The Machine-Human Communication -Real World
How would this machine facilitate architects communicate with the real world?
According to Negroponte, each architect would have his own machine with its own local
memory. This computer would process information and collect data 24 hours a day 7
days a week along side “its” architect. Off site there would be a parent computer;
this computer would have powerful processors, extensive memory, and communicate with
the sub or “child” computer in order to 1)aquire data 2) aquire stored information
and 3) communicate with other architects. The combination of architect-child-parent
machines would create a system to facilitate real world exchange of information.


Negroponte & Real World References

Currently, Negroponte is working on One Child One Laptop campaign. This machine is a
$100 machine designed for children in the developing world. This machine will
facilitate the connection between children and the real world by providing internet
to the developing world. This computer would provide access to knowledge, and
opportunities to ‘explore and experiment and express themselves.”



Links to Science Fiction
Science Fiction has explored the realm of technological humanism. In Star trek, the LCARS (Library Computer Access/Retrieval System) is a computer operating system within the Star Trek universe. This computer, connected with the PADD (personal access display device), a handheld computer operated by touch that characters would use to consume and share information. The PADD would logg manifests, compile duty rosters & diagnostic reports, enter personal data, and finally access the LCARS interface. The PADD facilitated communication between users on the Starfleet, although they would all be distinct depending on their users. PADD’s varied depending if their users were part of the United Earth, Federation Starfleet, Klingon, or Cardassian.

Negroponte’s dream of systematic communication and sharing of information between users was unheard of in the 1960 and pushed computer aided design theory by proposing the idea of giving a computer a generated form from certain criteria, thus learning from criteria to generate new forms, similar to applications within the science fiction realms.


Research Idea:

Where in Science Fiction can we find platforms incorporating and facilitating the theory of communication through child and parent machines?
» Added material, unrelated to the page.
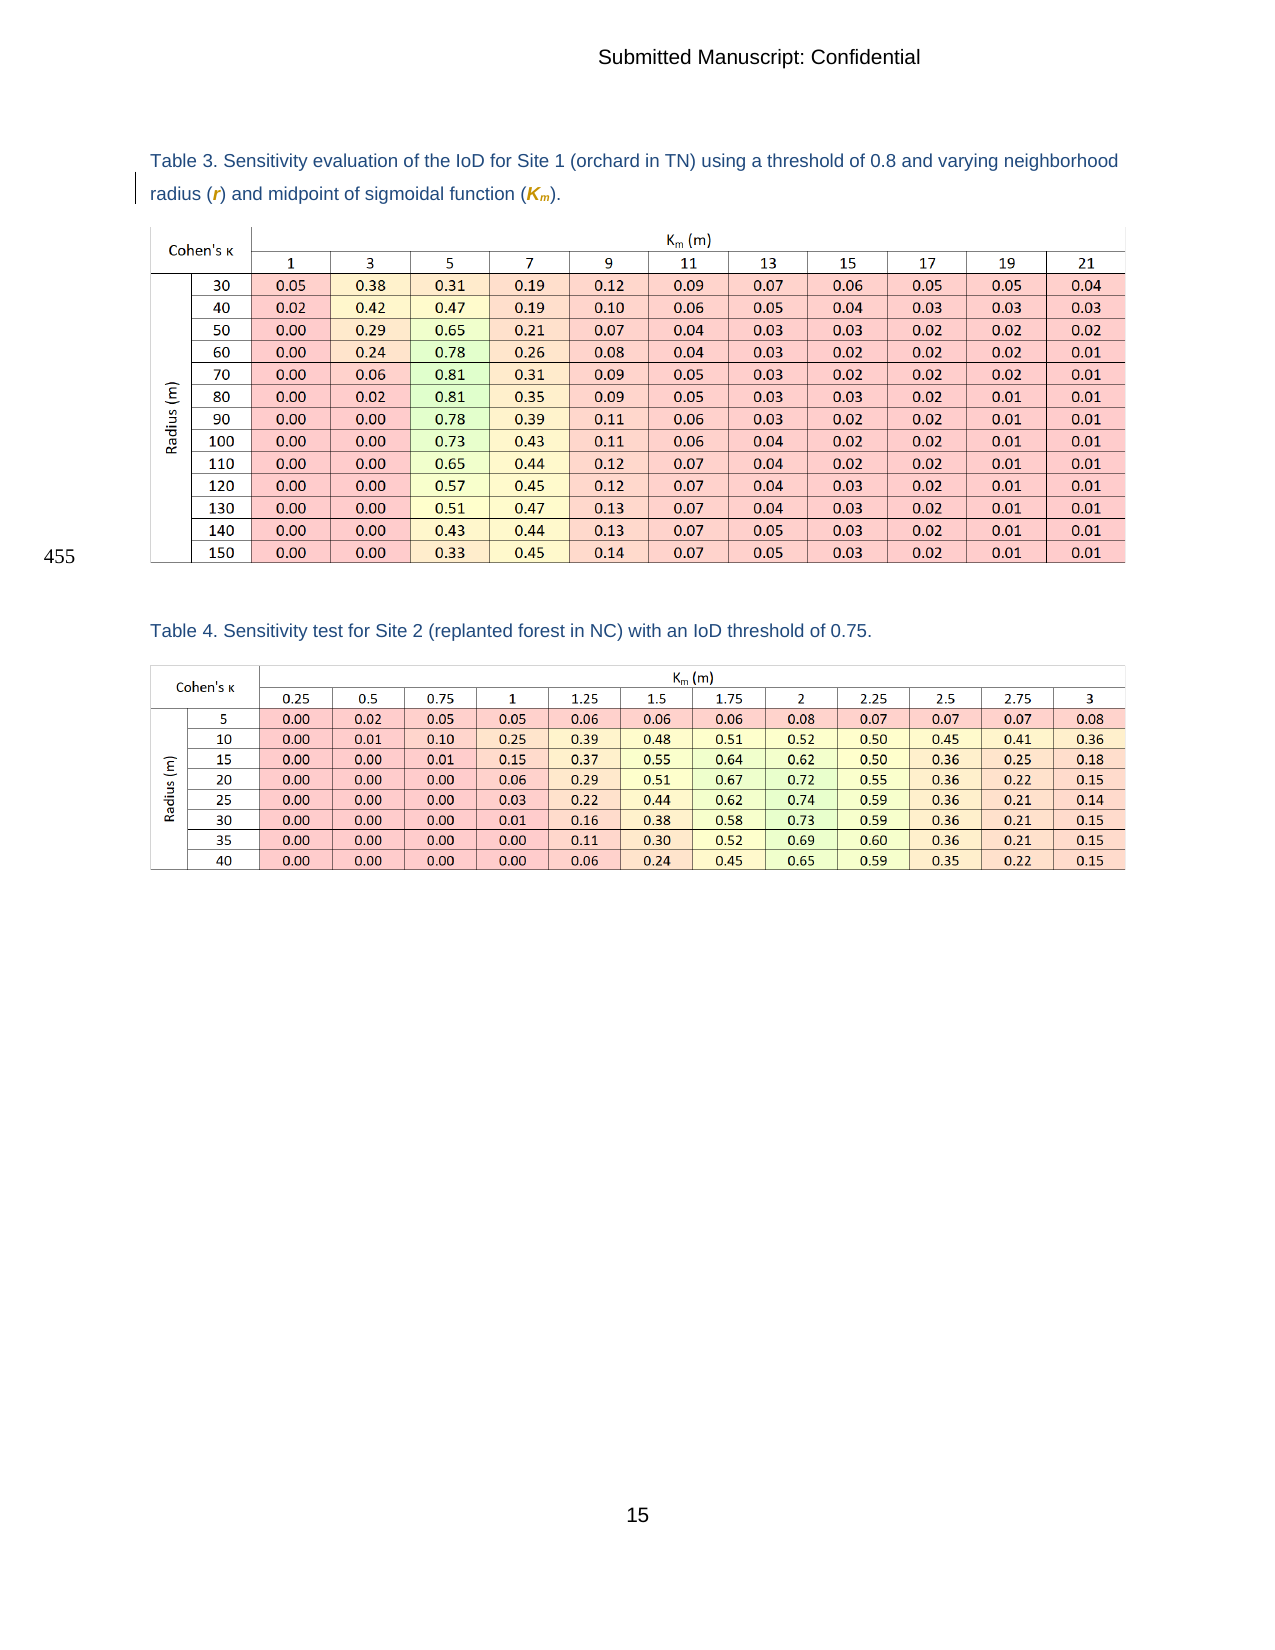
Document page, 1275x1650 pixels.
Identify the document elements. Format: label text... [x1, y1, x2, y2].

How, in future scenarios, could this be effective. If we were all on different planets, universes, and galaxies, and were able to communicate, would would the optimal machine be? How would users communicate? What would be the ideal interface? Would that be standardized?  How can humans connect better with computers? Can we integrate technology into the human body?  Do we need personal devices?

“I chose to believe that I was a person, that I had the potential to become more than a collection of circuits and sub-processors.”